Constant-time vinyl Field Getters

2018-02-13

The vinyl package offers a take on extensible records for Haskell with an emphasis on using lenses for manipulation. A representative use of their strengths is the relative ease with which one can work on a subset of fields of a large record. However, their implementation as a heterogeneously-typed list means that accessing a field takes an amount of time proportional to the field's position in the record. For small records, this is not significant, but we now offer a mechanism to package a record up in a value whose API is identical to that of classic vinyl but offers constant-time field access.

Fields with Names

To set the scene, let's take a quick review of basic vinyl records with named fields.

#! /usr/bin/env nix-shell
#! nix-shell -i runghc -p 'haskell.packages.ghc822.ghcWithPackages (ps: [ps.vinyl ps.microlens])'
{-# LANGUAGE DataKinds, FlexibleContexts, OverloadedLabels, TypeFamilies, TypeOperators #-}
import Data.Vinyl
import Lens.Micro

myRec :: Rec ElField '["name" ::: String, "number" ::: Int]
myRec = #name =: "Anthony" :& #number =: 23 :& RNil

incrementNumber :: HasField record "number" fs Int
                => record ElField fs -> record ElField fs
incrementNumber = rlensf #number %~ succ

main :: IO ()
main = print (incrementNumber myRec)

This code snippet (depending on vinyl >= 0.8) defines a record value, myRec, with two fields, and a function, incrementNumber, that can work with any record value of any record type as long as it has a field named "number".

Is vinyl slow?

It can be!
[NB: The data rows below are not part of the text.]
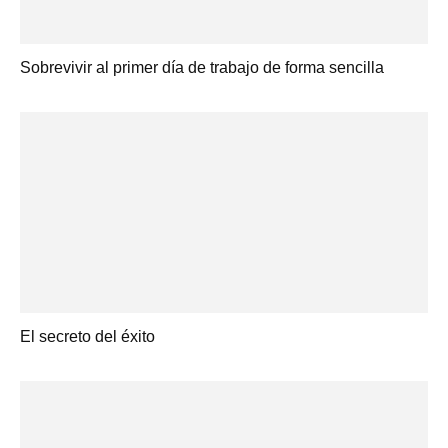
Sobrevivir al primer día de trabajo de forma sencilla
El secreto del éxito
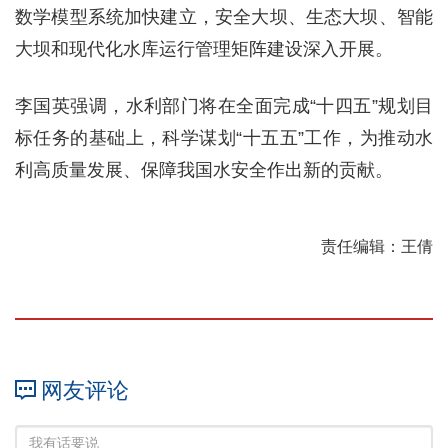
数学模型系统加快建立，安全大坝、生态大坝、智能
大坝和现代化水库运行管理矩阵建设深入开展。
李国英强调，水利部门将在全面完成“十四五”规划目
标任务的基础上，科学谋划“十五五”工作，为推动水
利高质量发展、保障我国水安全作出新的贡献。
责任编辑：王倩
网友评论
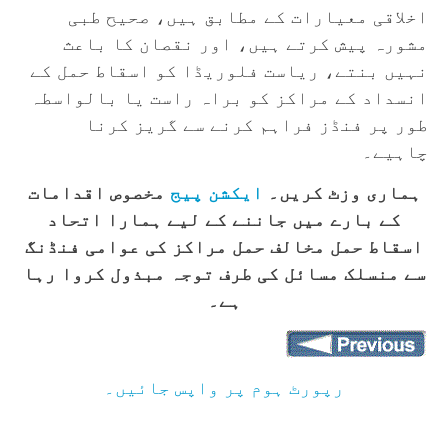
اخلاقی معیارات کے مطابق ہیں، صحیح طبی
مشورہ پیش کرتے ہیں، اور نقصان کا باعث
نہیں بنتے، ریاست فلوریڈا کو اسقاط حمل کے
انسداد کے مراکز کو براہ راست یا بالواسطہ
طور پر فنڈز فراہم کرنے سے گریز کرنا
چاہیے۔
ہماری وزٹ کریں۔
ایکشن پیج
مخصوص اقدامات
کے بارے میں جاننے کے لیے ہمارا اتحاد
اسقاط حمل مخالف حمل مراکز کی عوامی فنڈنگ
سے منسلک مسائل کی طرف توجہ مبذول کروا رہا
ہے۔
رپورٹ ہوم پر واپس جائیں۔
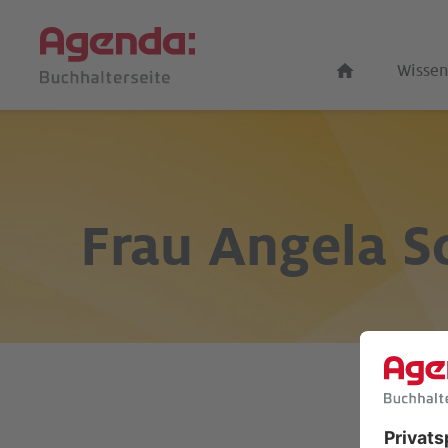
Wissen
Frau
Angela S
For small records, list-like performance characteristics are fine, but if you have a record with more than half a dozen fields, you may notice that the speed of extracting fields depends on where in the record those fields are located.

If you have a collection of vinyl records, you may be able to employ a technique I have long relied upon: a vinyl record whose fields are Storable may be stored in a Data.Vector.Storable Vector, and accessing the fields of a vinyl record so stored is both constant-time and extremely fast. Since the record's type identifies the exact byte offset of each field, accessing a field is a pointer offset.

But not every type is Storable! A critical component of a Storable instance is a statically-known size (in bytes) of values of the type, and this is not known for exotic types like, say, lists.

Programmers who face challenges with the linear performance of list-like data structures often turn to arrays to gain predictable element access times. That is not to say that arrays are always preferable: adding an element to the head of a list is very fast, while adding elements to an array is harder to do efficiently. That said, the fast lookup time of an array element is a powerful thing, so it should be an option for vinyl users! Here is a port of the above example to include a usage of an array-like vinyl record:

#! /usr/bin/env nix-shell
#! nix-shell -i runghc -p 'haskell.packages.ghc822.ghcWithPackages (ps: [ps.vinyl ps.microlens])'
{-# LANGUAGE DataKinds, FlexibleContexts, OverloadedLabels, TypeFamilies, TypeOperators #-}
import Data.Vinyl
import Lens.Micro

myRec :: Rec ElField '["name" ::: String, "number" ::: Int]
myRec = #name =: "Anthony" :& #number =: 23 :& RNil

incrementNumber :: HasField record "number" fs Int
                => record ElField fs -> record ElField fs
incrementNumber = rlensf #number %~ succ

main :: IO ()
main = do print (incrementNumber myRec)
          print (incrementNumber (toARec myRec))

We didn't do anything to our existing code, but we added an application of

toARec :: NatToInt (RLength ts) => Rec f ts -> ARec f ts

whose type says that any traditional vinyl Rec of finite length can be converted to an array-like ARec. If you do encounter code that is not polymorphic in the record type (recall that our incrementNumber function is polymorphic in the record type), you can always use fromARec to convert an ARec into a Rec.

Is It Worth It?

For small records, you will likely see better performance with Rec than ARec, and if you are manipulating the fields of a record you will need to profile to determine if ARec can help you. In cases where you are primarily reading fields from large records, however, ARec scales very nicely. Here is a criterion plot of a simple field access benchmark (the X-axis is measured in nanoseconds).

vinyl-arec-accessors.png

Notice that accessing later fields of a Rec takes longer than accessing earlier fields (early and late refer to where the field's type appears in the type list parameter of your Rec type). Accessing a field of an ARec is comparable to accessing the fourth field of a Rec (on the computer that ran this benchmark with GHC-8.2.2), but independent of the field's position. Accessing a field of a Rec in a Storable.Vector is extremely fast (~420 picoseconds), and does not depend on the field's position.